Писано в первый день февраля, в год одна тысяча шестьсот двадцать четвёртый от Рождества Христова.
капитан тюремной стражи
2
«Ni thaka! Мы тоже люди!»
Эти слова, выкрикнутые на языке ацтеков умирающим человеком, который носил, подобно тягловой скотине, на лице клеймо своего хозяина-испанца, звучат в моей голове сейчас, когда я готовлюсь записать свои мысли на чистой бумаге, полученной от смотрителя подземной вице-королевской тюрьмы.
«Я тоже человек!» — вот слова, которые я произносил в своей жизни много раз.
Сейчас я сижу в мрачной камере, и единственная чадящая свеча образует лишь пятнышко света в непроглядной тьме. Капитан отобрал у меня одежду, дабы даже тогда, когда палачи отдыхают, мои раны продолжали терзать паразиты. О, какие же муки способна измыслить человеческая жестокость! Кажется, если бы палачи содрали с меня шкуру, словно охотники с оленя, я испытывал бы меньшие страдания, чем ныне, когда в открытых ранах копошатся, щиплют окровавленную плоть своими ужасными хоботками многоногие твари.
Моё нагое тело ощущает холод сырого камня, и я непроизвольно дрожу. Пронзающий до мозга костей холод и звуки, издаваемые другими узниками, продолжают поддерживать во мне уверенность в том, что я всё ещё человек. Здесь слишком темно, чтобы видеть их лица, но я физически чувствую страх и боль других узников. Может быть, окажись я в этом застенке случайно, незаслуженно, по жестокой несправедливости, выпавшие на мою долю мучения и жалкое положение узника удручали бы меня более, но я честно признаюсь, что Господь, в несказанной доброте своей, дал мне изведать многое, и, право же, не раз надо мной нависала угроза эшафота. Не сомневаюсь, что вполне заслужил все свои теперешние муки, а может, даже и больше.

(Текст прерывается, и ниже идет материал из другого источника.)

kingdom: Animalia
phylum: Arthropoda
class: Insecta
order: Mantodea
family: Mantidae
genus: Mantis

Но gracias a Dios[4], сегодня я король среди узников, ибо у меня есть не только свеча, но перо, бумага и чернила, так что я могу записывать свои мысли. Весьма сомневаюсь, чтобы вице-король выдал мне эту прекрасную бумагу из бескорыстного милосердия, скорее он надеется, что желание излить душу заставит меня доверить бумаге то, что позволит ему узнать тайну, которую его прислужникам не удалось вырвать у меня с помощью страшных пыток. Однако от души надеюсь, что проникнуть в мои тайны вице-королю будет не так-то легко, потому что у меня здесь две чернильницы. В одной и вправду чернила, чёрные, как пауки в этой адской дыре, а в другой — женское материнское молоко.